The General Division did not decide whether the policy was reasonable

[26] The Claimant suggests the General Division should have decided whether his employer’s vaccination was reasonable. He says that if it had considered this issue, it would have decided that the policy was unreasonable and that he did not have to comply with it.

[27] The General Division found that it could not consider whether his employer’s policy was reasonable.

[28] The General Division’s determination on this issue was consistent with the case law. In both KukFootnote 14and Cecchetto,Footnote 15 the Federal Court said it was beyond the jurisdiction of the General Division and the Appeal Division to assess an employer’s policies as their authority is limited.

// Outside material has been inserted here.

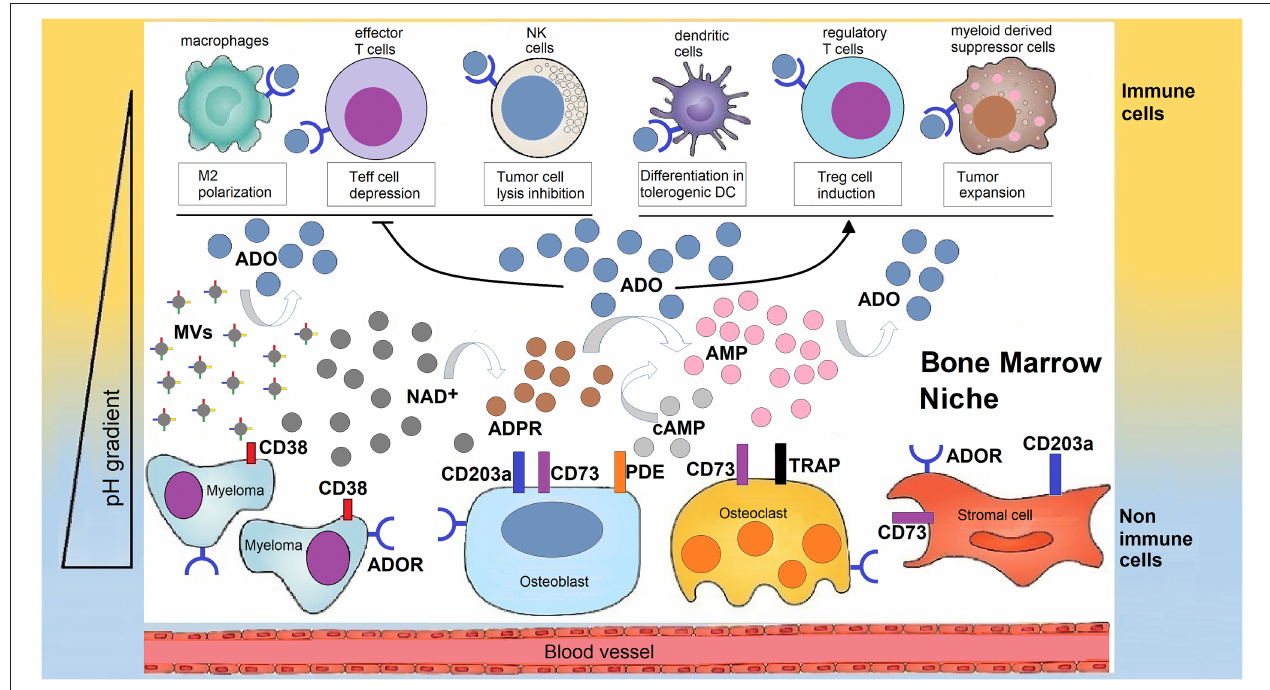
FIGURE 2 | Human bone marrow sheltering malignant plasma cells, bone cells, and immune cell, supports the production of adenosine for the generation of a tolerant niche. In a closed BM niche, ADO is mainly obtained from NAD + (and possibly from cAMP) which undergoes reaction through a multicellular chain of ectonucleotidases (CD38, CD203a, and CD73 or TRAP depending on pH status regulated by metabolic reprogramming). According to this view, NAD + is disassembled into byproducts that flow in the BM plasma fluid within the myeloma niche, accumulating variable amounts of ADO. Most of ADO is taken-up by purinergic cell receptors (ADOR) expressed by bone cells or immune cells inside the niche. The outcome is either a block of the effectiveness of immune cells (Teff, NK, TAMs) that are capable of destroying tumor cells or that increase the number of regulatory T-cells (Tregs), mesenchymal derived stromal cells (MDSC), or dendritic cells (DC) which suppress immune cells from responding to the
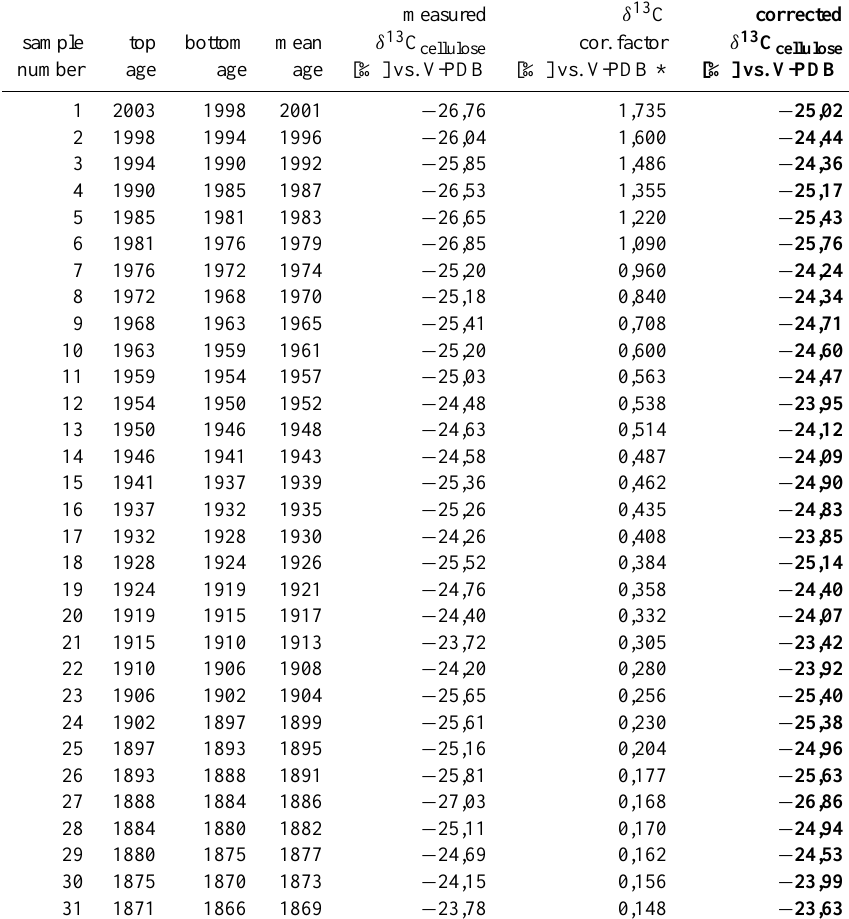
Table 2. Measured δ 13 C values of Sphagnum cellulose chemically extracted from the samples which are younger than 1850 AD, correspond- ing δ 13 C correction factors calculated from annual correction factors shown in Leuenberger (2007), and the resulting Sphagnum δ 13 C cellulose values corrected for the Suess effect, i.e., the antropogenically induced increase in atmospheric 13 CO 2 (values in bold). On the basis of our age-depth model a top age and a bottom age for each sample was calculated narrowing the time span any 2 cm peat increment accumulated to a specific number of years (full years). Each δ 13 C correction factor was calculated as a mean of six to seven annual correction factors (Leuenberger, 2007) corresponding to the time span each individual peat increment has been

The Court said that their role, when considering misconduct under the Employment Insurance Act, is to focus on whether a claimant intentionally committed an act (or failed to commit an act) contrary to their employment obligations.

[29] I am not satisfied that the Claimant has an arguable case that the General Division failed to decide whether the employer’s vaccination policy was reasonable.

Conclusion

[30] I am not satisfied that the appeal has a reasonable chance of success. Permission to appeal is refused. This means that the appeal will not be going ahead.